The Asset Management Council was pleased to welcome a group of Asset Management leaders from Queensland and around the world to the AMC Executive breakfast, held at Brisbane’s City Hall on Tuesday 28th March.

The breakfast coincided with the meeting of the ISO/IEC TC 251 Committee, being held in Brisbane during the week. This meeting brought leading asset management professionals together to progress the development of the ISO 55000 suite of standards. Convenors from the TC 251 working groups attended the breakfast, along with asset managers from various Queensland Government agencies and Queensland based corporations.

Peter Kohler spoke to the breakfast about the imperative for asset management to ensure that organisations can deliver what they have committed to deliver. Peter shared from his own experience the importance of capability delivery by recalling his role in engineering for the Royal Australian Navy during the time of the Gulf wars. Peter told the audience that when they were sending a ship into a war zone with 250 of his friends on board, it was no longer esoteric, but an emotional issue. He wanted to feel confident that he had done everything possible to ensure his friends would return safely. This story underlines the real purpose of capability delivery.

Governments and regulators are moving toward the expectation of defensible budgets and plans, which in some cases will include a mandatory requirement for certification to the ISO 55000 standards. Peter related two recent legal cases that have brought these issues to prominence: Ausgrid’s case against its regulator in February 2016, and a class action against Endeavour Energy in June 2016. Peter will discuss these cases in more depth at the AMPEAK conference next week. Peter’s presentation reinforced for the audience the need for real confidence in asset management outcomes.

Rhys Davies, Chairman of the TC 251 committee also spoke at the breakfast. Rhys outlined the journey that standards for asset management have taken through PAS 55 to today’s ISO standards. Rhys emphasised that the purpose of the standards was to provide a common language that allows communication, not only between different functional groups within one organisation, but also between companies in different industries and in different countries.

Across diverse stakeholders, the standards provide aligned objectives, and transparent and consistent decision making that is risk based and made from a position of knowledge. One unique feature of the asset management standards, when compared to standards for other management systems, is that it requires organisations to take a long-term strategic view. Rhys said that he likes to think of it in this way, ‘what would you do with your last $100?’ This question helps to focus on what are the most important long-term priorities.

The uptake of the ISO 55000 suite of standards across the world has been promising.

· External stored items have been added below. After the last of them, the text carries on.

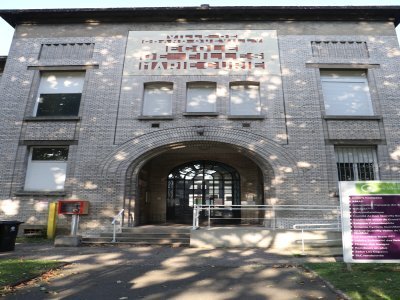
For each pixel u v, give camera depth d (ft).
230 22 50.67
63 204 41.09
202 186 55.57
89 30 50.80
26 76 48.52
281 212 41.78
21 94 47.57
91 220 42.04
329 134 44.42
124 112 46.14
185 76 47.80
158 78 47.83
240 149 44.93
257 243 35.81
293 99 46.06
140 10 50.11
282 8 49.44
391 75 47.06
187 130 45.09
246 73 47.60
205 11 50.11
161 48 49.44
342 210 23.65
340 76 48.34
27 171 45.29
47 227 41.60
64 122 45.91
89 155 44.29
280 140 44.29
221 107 46.06
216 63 48.32
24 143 45.29
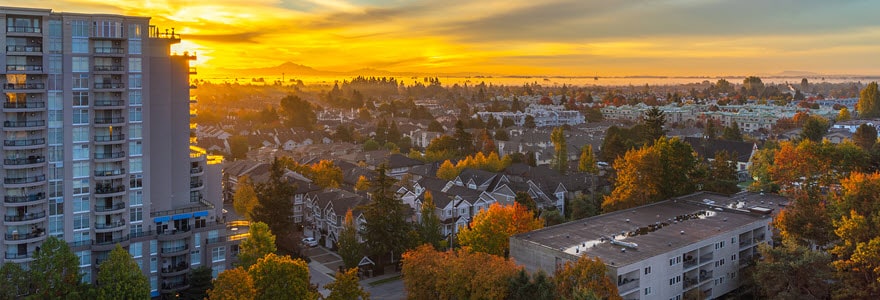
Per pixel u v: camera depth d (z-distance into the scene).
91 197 99.69
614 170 179.62
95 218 100.19
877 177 102.12
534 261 96.25
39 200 95.75
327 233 139.00
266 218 128.38
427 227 125.12
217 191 121.25
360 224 125.69
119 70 99.81
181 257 105.06
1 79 93.44
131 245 100.25
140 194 103.06
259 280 84.00
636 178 131.38
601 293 80.75
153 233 103.69
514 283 80.69
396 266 121.31
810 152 136.75
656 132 195.12
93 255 98.88
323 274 118.75
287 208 130.88
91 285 92.31
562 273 83.50
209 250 106.50
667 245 96.00
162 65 106.06
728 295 102.88
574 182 171.75
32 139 95.12
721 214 114.56
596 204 156.75
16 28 93.50
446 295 86.38
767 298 94.25
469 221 143.12
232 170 184.62
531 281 82.44
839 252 88.50
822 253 86.94
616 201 133.38
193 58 111.25
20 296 88.31
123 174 100.81
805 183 134.50
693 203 122.88
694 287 96.69
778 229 107.94
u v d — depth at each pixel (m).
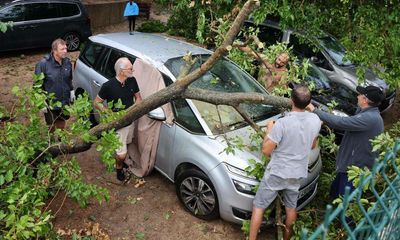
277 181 3.82
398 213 2.32
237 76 5.49
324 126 5.27
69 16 11.16
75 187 3.67
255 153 4.48
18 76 8.99
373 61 6.15
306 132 3.66
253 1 3.54
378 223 2.11
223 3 6.26
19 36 10.24
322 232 1.61
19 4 10.10
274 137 3.65
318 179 4.95
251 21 8.80
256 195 4.03
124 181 5.36
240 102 4.09
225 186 4.35
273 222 4.45
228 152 4.11
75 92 6.70
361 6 6.01
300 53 8.47
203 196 4.64
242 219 4.40
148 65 5.25
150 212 4.88
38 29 10.55
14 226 2.99
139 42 6.07
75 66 6.66
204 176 4.55
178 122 4.87
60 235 4.39
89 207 4.89
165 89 4.08
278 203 4.12
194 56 5.59
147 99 4.14
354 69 8.17
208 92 4.12
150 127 5.04
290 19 6.16
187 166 4.82
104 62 6.09
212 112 4.87
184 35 13.73
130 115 4.24
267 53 5.39
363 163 4.15
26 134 3.81
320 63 8.29
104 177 5.45
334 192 4.52
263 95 4.07
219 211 4.54
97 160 5.82
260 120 4.98
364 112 4.08
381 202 2.05
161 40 6.31
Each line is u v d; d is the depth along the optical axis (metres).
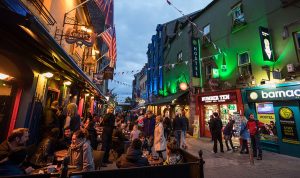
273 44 9.75
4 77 5.13
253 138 8.02
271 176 5.61
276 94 8.97
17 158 2.83
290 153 8.31
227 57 12.96
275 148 9.07
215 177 5.52
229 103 12.41
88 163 3.68
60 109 7.30
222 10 13.90
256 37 10.80
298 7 8.68
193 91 15.67
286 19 9.20
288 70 8.55
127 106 59.69
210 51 14.76
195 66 15.31
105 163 6.63
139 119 12.97
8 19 3.28
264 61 9.66
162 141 7.32
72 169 3.61
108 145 6.78
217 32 14.20
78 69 6.62
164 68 24.20
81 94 14.00
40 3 6.19
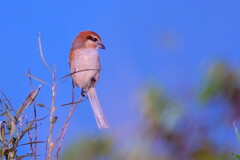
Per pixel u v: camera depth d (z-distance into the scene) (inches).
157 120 418.6
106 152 402.0
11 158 319.3
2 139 323.6
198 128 422.6
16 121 329.7
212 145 420.2
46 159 317.7
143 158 407.5
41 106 324.2
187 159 410.9
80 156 398.3
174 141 417.1
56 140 319.6
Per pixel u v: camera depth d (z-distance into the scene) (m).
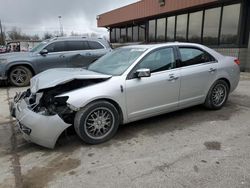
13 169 3.01
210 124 4.30
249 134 3.84
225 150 3.32
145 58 4.00
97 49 9.12
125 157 3.21
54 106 3.36
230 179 2.66
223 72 4.92
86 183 2.67
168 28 14.86
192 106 4.86
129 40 20.31
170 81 4.15
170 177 2.73
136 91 3.81
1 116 5.09
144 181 2.67
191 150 3.34
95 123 3.55
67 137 3.84
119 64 4.11
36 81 3.89
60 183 2.69
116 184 2.64
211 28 11.83
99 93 3.49
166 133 3.95
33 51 8.77
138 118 3.99
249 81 8.25
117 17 19.19
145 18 16.23
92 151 3.40
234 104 5.48
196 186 2.56
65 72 4.03
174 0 12.85
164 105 4.20
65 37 8.88
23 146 3.65
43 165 3.08
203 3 11.14
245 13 10.19
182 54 4.43
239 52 10.44
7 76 8.25
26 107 3.51
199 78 4.55
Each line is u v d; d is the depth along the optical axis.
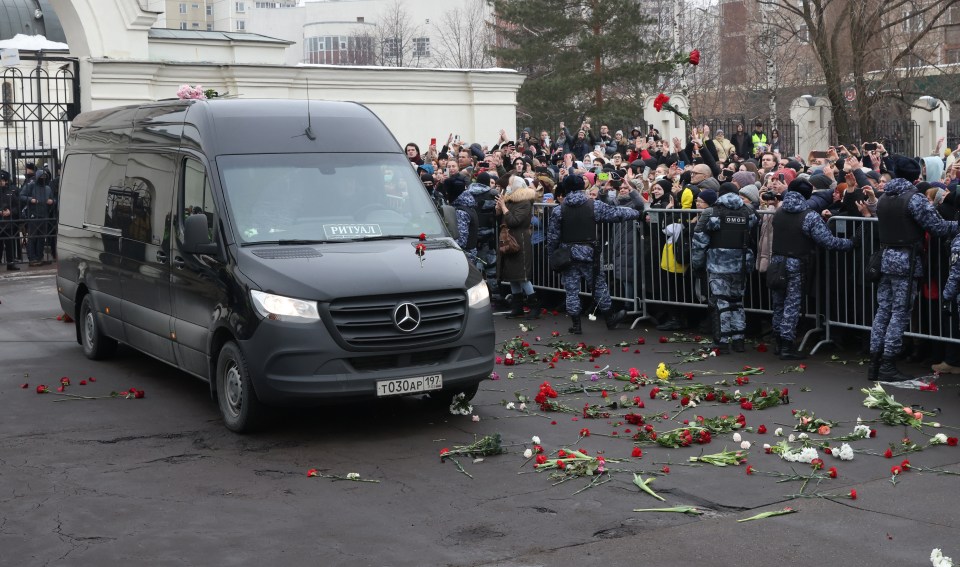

Rhys mentioned that here is now a Mandarin translation that has sold more copies than all the other versions combined. China has a ‘Made in China 2025’ strategy that is helping to generate this interest in capability delivery.

Rhys concluded by sharing that the TC 251 committee has taken an asset management approach to it own work. ‘Our asset is consensus’ said Rhys. ‘This is how we add value.’ We may have achieved a faster technical outcome by consulting only a few specialists, but we have a more effective outcome, by bringing everyone on the journey.